What do you all think of David Day? He has written several books on Tolkien's works; however many readers have reported that much of what he says is inaccurate. Has anyone here read any of his work? Would you recommend it? What do you think?


----------



## Squint-eyed Southerner (Dec 22, 2021)

I have a few of his, but haven't made any real accuracy checks. Some of the earliest ones may have been surpassed. How much is "much"?


----------



## m4r35n357 (Dec 23, 2021)

Haha, David Day, creator of the infamous "lung map"!

He seems to know things that Tolkien _never_ did - so where _did_ he get his "information" from?

Up his mystery hole, that is where 

[Obligatory] TG link


----------



## 1stvermont (Dec 23, 2021)

Elisha said:


> What do you all think of David Day? He has written several books on Tolkien's works; however many readers have reported that much of what he says is inaccurate. Has anyone here read any of his work? Would you recommend it? What do you think?



I have two of his I think and while some of it was good, I think he kind of adds his own interpretation to Tolkien that Tolkien perhaps did not have. I would never say don't read his material, but he would be far from my first recomendation.


----------



## Halasían (Dec 23, 2021)

His books are ok for what they are... his embellished interpretation of Tolkien's work. Nothing more, nothing less.


----------



## m4r35n357 (Dec 24, 2021)

The Lung Map

I would rather rely on this one!


----------



## Gandalf Olorien (Feb 8, 2022)

Elisha said:


> What do you all think of David Day? He has written several books on Tolkien's works; however many readers have reported that much of what he says is inaccurate. Has anyone here read any of his work? Would you recommend it? What do you think?

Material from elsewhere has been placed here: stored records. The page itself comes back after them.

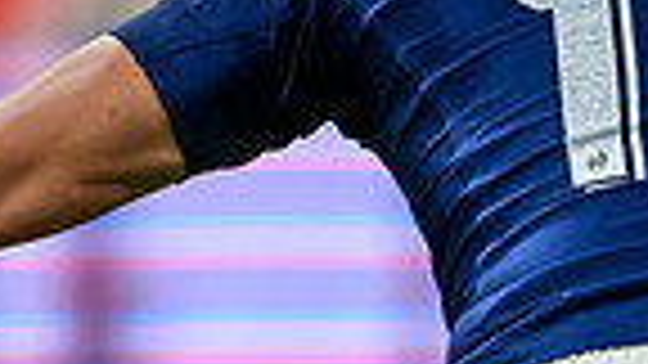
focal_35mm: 2787
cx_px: 2123
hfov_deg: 0.8
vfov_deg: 0.4
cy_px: 522
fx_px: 47887
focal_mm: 400
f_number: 2.8
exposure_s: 1/3200
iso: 3200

I like David Day. He shows how Tolkien uses mythology to get ideas for his writings. His dictionaries I have found to be correct, but I haven't checked all of it.


----------



## Starbrow (Feb 8, 2022)

I got a set of his books for Christmas. They are gorgeous books with etched leather covers. I like the style of the illustrations, but some have too much black to see all the detail in them. They are interesting to look through and I've learned some things. However, I noticed one glaring error while I was reading the lengthy entry under Nazgul in _A Dictionary of Tolkien. _At the end it states, "...Frodo Baggins dropped the One Ring into the Fire of Mount Doom"
That is so wrong.😡


----------